A pharmacokinetic and safety study of single dose intravenous combretastatin A4 phosphate in Chinese patients with refractory solid tumours

Article date: June 2011

By: Xuexin He, Su Li, He Huang, Zhiming Li, Likun Chen, Sheng Ye, Jiajia Huang, Jing Zhan, Tongyu Lin, in Volume 71, Issue 6, pages 860-870

WHAT IS ALREADY KNOWN ABOUT THIS SUBJECT

• Three pharmacokinetic and safety studies for combretastatin A4 phosphate (CA4P), the first vascular disrupting agent, have been conducted in Western countries.

• The maximum tolerated dose (MTD) was approximately 60–68 mg m−2.

• CA4P‐related grade 3 or 4 adverse events were tumour pain, dyspnoea, hypoxia and syncope in patients who received doses ≥50 mg m−2.

WHAT THIS STUDY ADDS

• This is the first pharmacokinetic and safety study conducted in East Asian patients.

• There appeared to be a trend that Chinese patients metabolized CA4 more rapidly and had greater neurotoxicity than patients in Western countries.

• We observed favourable clinical responses in patients with refractory nasopharyngeal carcinoma.

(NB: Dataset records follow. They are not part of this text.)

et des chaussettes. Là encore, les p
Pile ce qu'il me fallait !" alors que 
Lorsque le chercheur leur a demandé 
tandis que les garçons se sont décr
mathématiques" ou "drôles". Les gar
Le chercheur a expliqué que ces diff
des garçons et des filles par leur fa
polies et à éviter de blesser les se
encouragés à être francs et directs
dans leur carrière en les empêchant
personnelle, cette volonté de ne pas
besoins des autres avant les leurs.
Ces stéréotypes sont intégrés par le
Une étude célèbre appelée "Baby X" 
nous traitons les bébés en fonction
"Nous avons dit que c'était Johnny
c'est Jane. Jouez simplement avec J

• CA4P‐induced acute renal failure was seen in one dehydrated Chinese patient.

AIMS This trial was conducted to evaluate the safety and pharmacokinetics of combretastatin A4 phosphate (CA4P) given intravenously as a single dose to Chinese patients with refractory solid tumours.

METHODS Twenty‐five patients were treated with single doses of CA4P according to a dose escalation scheme: 5, 10, 20, 33, 50, 65 and 85 mg m−2 infused intravenously over 30 min.

RESULTS CA4P was generally well tolerated at ≤65 mg m−2. Transient, moderate increases in the heart rate‐corrected QT interval occurred at all doses. CA4P produced a transient dose‐dependent increase in neural and gastrointestinal toxicities. Acute renal failure occurred in one dehydrated patient who had also taken paracetamol. There were seven episodes of dose‐limiting toxicity at doses ≥65 mg m−2, including two episodes of reversible ataxia at 85 mg m−2. For CA4P, at 50 mg m−2, mean (SD) peak plasma concentration (Cmax) was 0.99 (0.33) µm, area under the curve from time zero to time of last quantifiable concentration (AUC(0,t)) was 1.42 (0.30) µm h and terminal elimination half‐life (t1/2) was 1.81 (0.61) h. At 65 mg m−2, Cmax was 1.73 (0.62) µm, AUC(0,t) was 3.19 (1.47) µm h and t1/2 was 1.90 (0.61) h. One patient with nasopharyngeal carcinoma had an obvious clinical response with central necrosis in the metastatic lung mass.

CONCLUSION Doses ≤65 mg m−2 given as 30 min infusions define the maximum tolerated dose in East Asian patients, and doses in the range of 50–65 mg m−2 have been selected for further studies.